#### Problem description:
From the audience comments on a SOLID principles talk, transcribe the passage that opens with the words containing "- The Liskov" and closes with "Youri Thielen's comment.".

#### Source extract:
A more detailed look at two of the SOLID principles. Not a beginner's overview.

An indepth talk with some good insights.
Tips: Try to speakup a bit more flowing english. And also give some examples of hou you should do it.

Great talk

Anonymous at 16:10 on 30 Jun 2017

Jip Spinnewijn at 16:41 on 30 Jun 2017

Very interesting talk with clear examples. I did not really understand the problem with the abstract factory though and final classes should be no problem when mocking interfaces instead of concrete classes ?

Jeroen v.d. Gulik at 17:39 on 30 Jun 2017

Interesting talk but I have to say I disagree with a lot of the examples. Specifically the Dependency Inversion examples didn't seem to actually be about dependency inversion. I missed examples about Dependency Injection, and more specifically about trade-offs when to apply SOLID principles

Youri Thielen at 19:27 on 30 Jun 2017

To be honest, I expected more from this talk. A few things I would like to point out:
- Dependency Injection Principle was used where Dependency Inversion Principle was meant. They are related but not the same.
- When you talked about the open/closed principle, focus was a lot on the PHP language keyword 'extends'. The "open for extension" part of the open/closed principle is actually about the concept of changing a class'/module behaviour, this can be done trough extending a class but composition should be preferred. "Composition over inheritance" was not mentioned.
- The Liskov examples were pretty much spot on
- The examples regarding DIP were not that great to be honest. They missed the essence of the DIP principle. Also, the examples could have been a lot simpler.
- There are good reasons to use the final keyword in PHP. Also, don't mock what you don't own (regarding your complaint about not being able to mock a Doctrine class)
- Suggesting not to use the private keyword was not backed by a good reason.

Erik de Bos at 21:44 on 30 Jun 2017

I expected a more in depth evaluation of SOLID, with practical examples. Instead this was a rather basic walk-though of the principles.

I agree with Youri Thielen's comment.
In addition, you somewhere mentioned about using @throws annotations that it does not matter whether you name a specific type or just 'Exception'. In my opinion, this is not a very good idea. If an exception is annotated by its exact type, it can be caught by exactly that type (assuming that the one who writes a corresponding try/catch clause looks at the @throws annotation). In that way, you don't have the risk of catching exception you did not expect (in contrast to the situation when using 'Exception' or 'Throwable' in your catch clause.)

#### Information shown:

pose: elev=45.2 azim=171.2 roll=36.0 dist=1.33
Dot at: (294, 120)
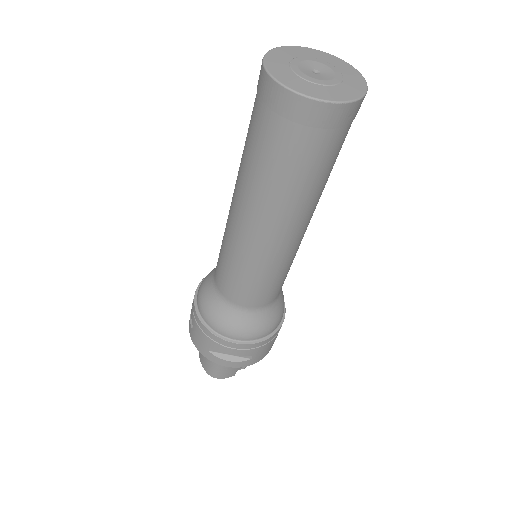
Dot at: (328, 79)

#### The solution:
- The Liskov examples were pretty much spot on
- The examples regarding DIP were not that great to be honest. They missed the essence of the DIP principle. Also, the examples could have been a lot simpler.
- There are good reasons to use the final keyword in PHP. Also, don't mock what you don't own (regarding your complaint about not being able to mock a Doctrine class)
- Suggesting not to use the private keyword was not backed by a good reason.

Erik de Bos at 21:44 on 30 Jun 2017

I expected a more in depth evaluation of SOLID, with practical examples. Instead this was a rather basic walk-though of the principles.

I agree with Youri Thielen's comment.